Overall, AppSync has been quite easy to get up and running, especially with the help of the Serverless AppSync plugin. Thanks for the suggestion

I’m not aware of any frameworks for unit testing the mapping templates but it would be useful.

I believe my point still stands given your clarification.
AppSync is not the same as Firebase/Graphcool/Meteor but it’s a comparable level of easy-to-use, flexibility. What would you compare it too in non-AWS otherwise?
Yes I agree AppSync is probably faster to get started with than building everything from scratch.
Firebase/Graphcool are probably easier to use though.
It’s true that if you have already have DynamoDB tables for a REST API than migrating to AppSync is a good incremental step.
I’ve built my own stack similar to AppSync just using Serverless, apollo-server-lambda, Apollo and pusher.com.

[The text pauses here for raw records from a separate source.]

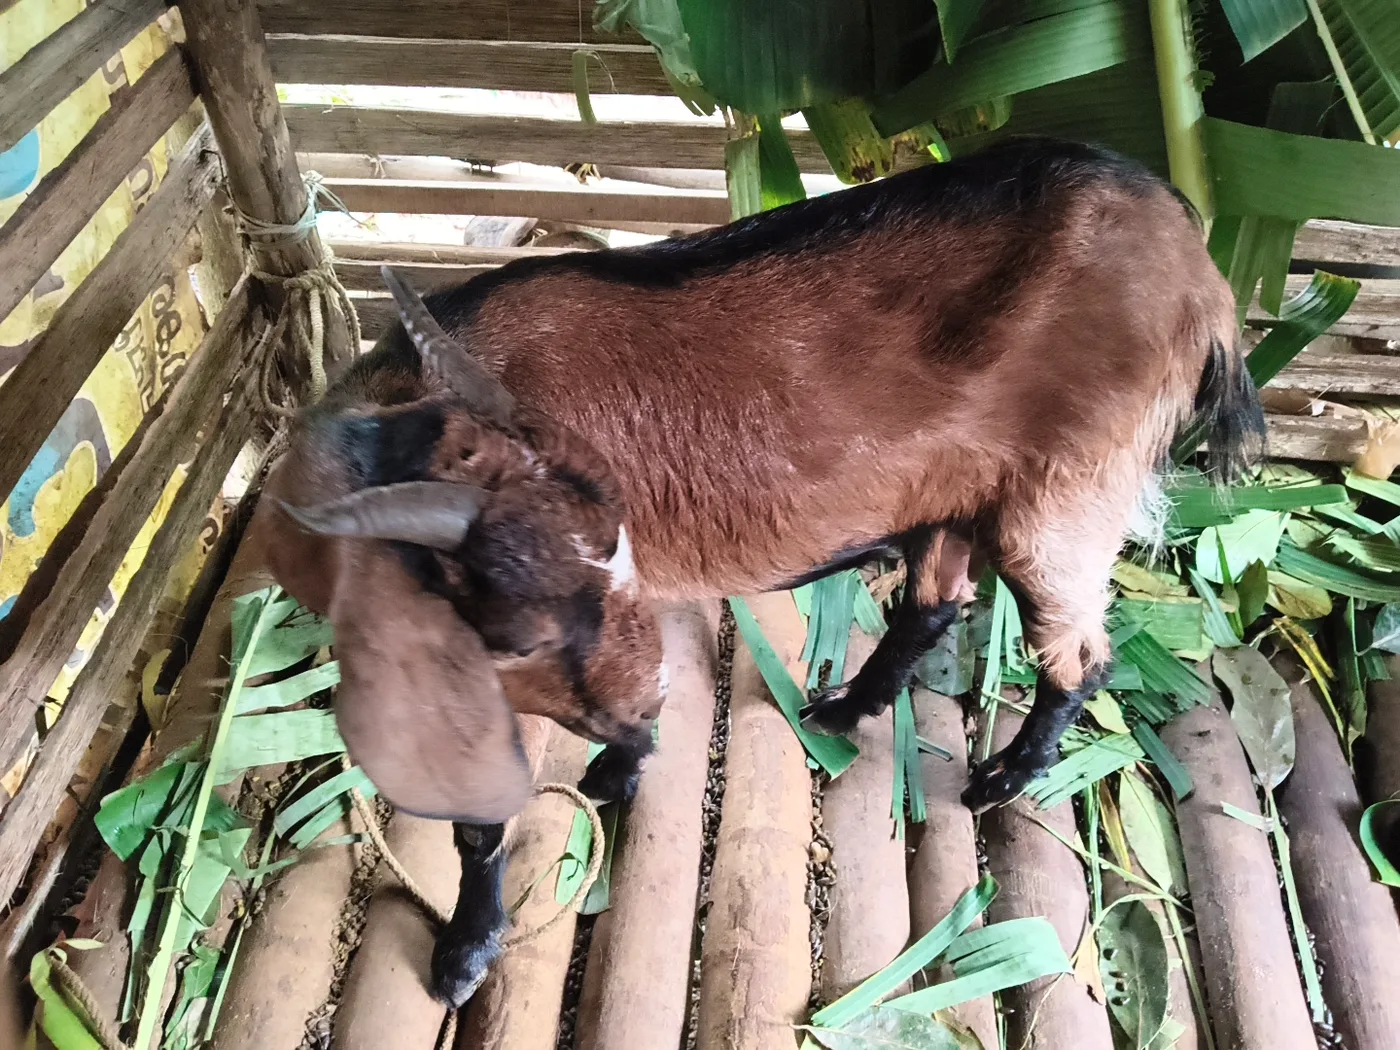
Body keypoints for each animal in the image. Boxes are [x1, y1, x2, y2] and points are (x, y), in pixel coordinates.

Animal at [263, 136, 1265, 1005]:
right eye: (512, 631)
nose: (637, 714)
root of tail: (1193, 260)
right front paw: (617, 773)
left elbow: (479, 827)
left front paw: (467, 953)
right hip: (955, 485)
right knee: (936, 602)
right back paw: (843, 710)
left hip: (1066, 492)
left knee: (1081, 652)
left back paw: (1003, 779)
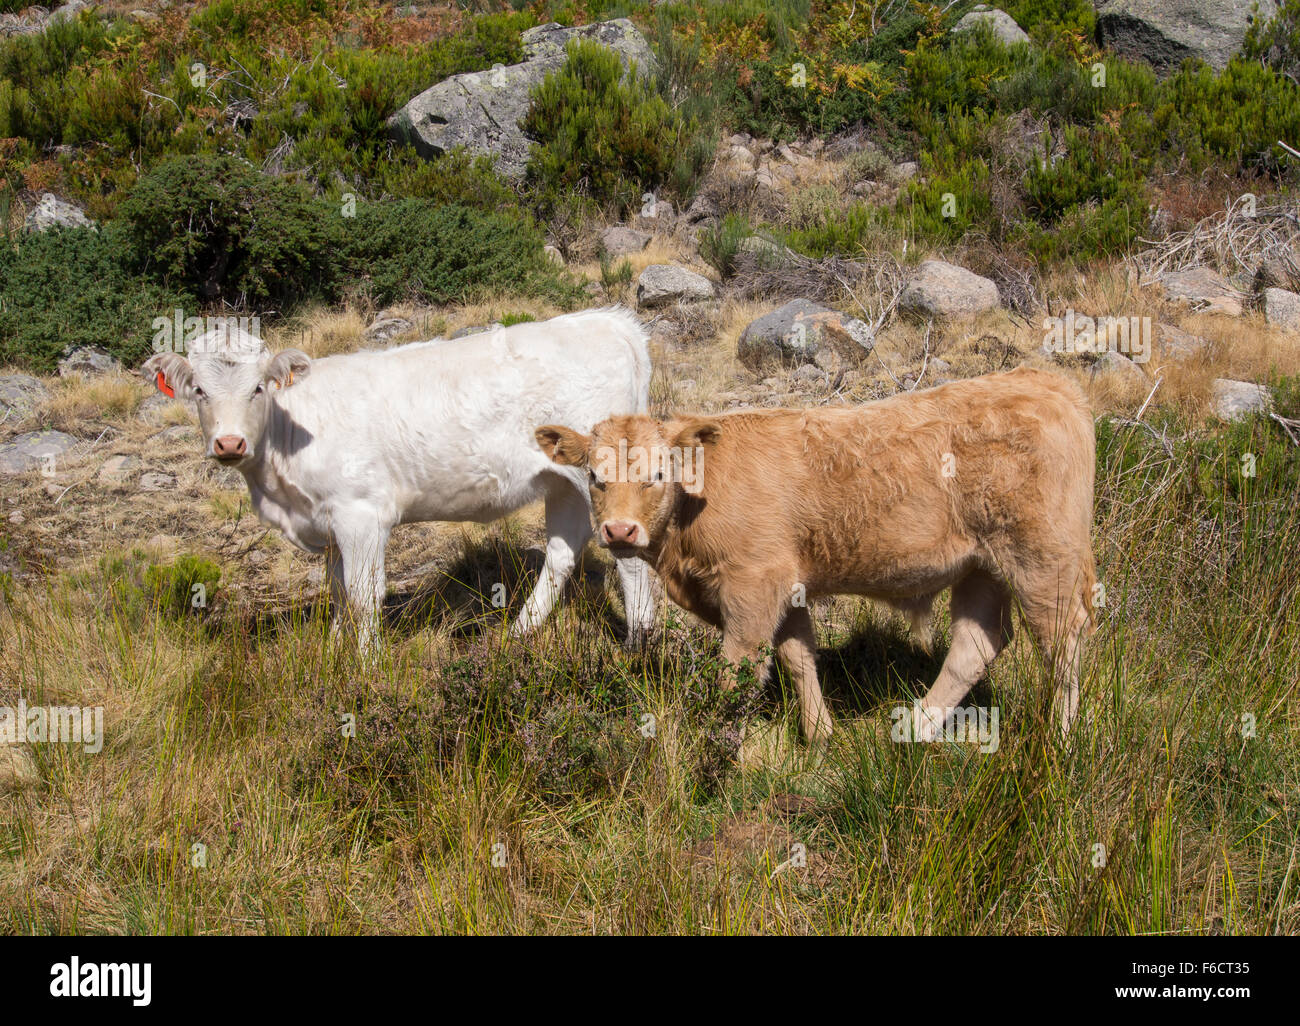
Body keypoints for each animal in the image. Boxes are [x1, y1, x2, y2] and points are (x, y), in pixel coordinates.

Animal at [141, 309, 657, 650]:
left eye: (258, 388)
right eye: (199, 391)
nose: (229, 443)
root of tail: (607, 321)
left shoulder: (361, 514)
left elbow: (365, 595)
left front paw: (366, 667)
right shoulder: (328, 524)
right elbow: (339, 593)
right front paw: (335, 651)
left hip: (606, 473)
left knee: (630, 559)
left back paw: (639, 647)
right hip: (564, 482)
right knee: (563, 550)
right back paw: (518, 634)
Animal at [536, 366, 1097, 744]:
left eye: (657, 473)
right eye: (594, 475)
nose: (619, 530)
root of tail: (1046, 380)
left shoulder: (752, 587)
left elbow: (738, 669)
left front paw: (718, 744)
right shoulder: (786, 585)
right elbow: (798, 657)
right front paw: (820, 734)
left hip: (1044, 560)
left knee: (1063, 642)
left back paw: (1062, 739)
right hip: (984, 566)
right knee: (977, 643)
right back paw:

I’ve used it for a large SaaS software that is already 5 years old and will likely go on for at least 5 more years.

How would an individual service invoke a lambda in this setup? We have lambdas calling other services/lambdas going through the AppSync front-end and that adds an unacceptable overhead.

This is going to happen with every technology. In the meantime, you can get pretty far with AppSync we are finding.

Something that works well from a practical perspective is treating the AppSync as a gateway service. When you deploy it you’re deploying the gateway (AppSync) with authentication and a schema. You then expose the API ID to other services that add data sources and resolvers.

By default when AppSync is deployed to you get null back for all queries/mutations but as you deploy the other services the resolvers start to return data.

Yeah sure, but we explicitly don’t want to go through AppSync for microservice composition.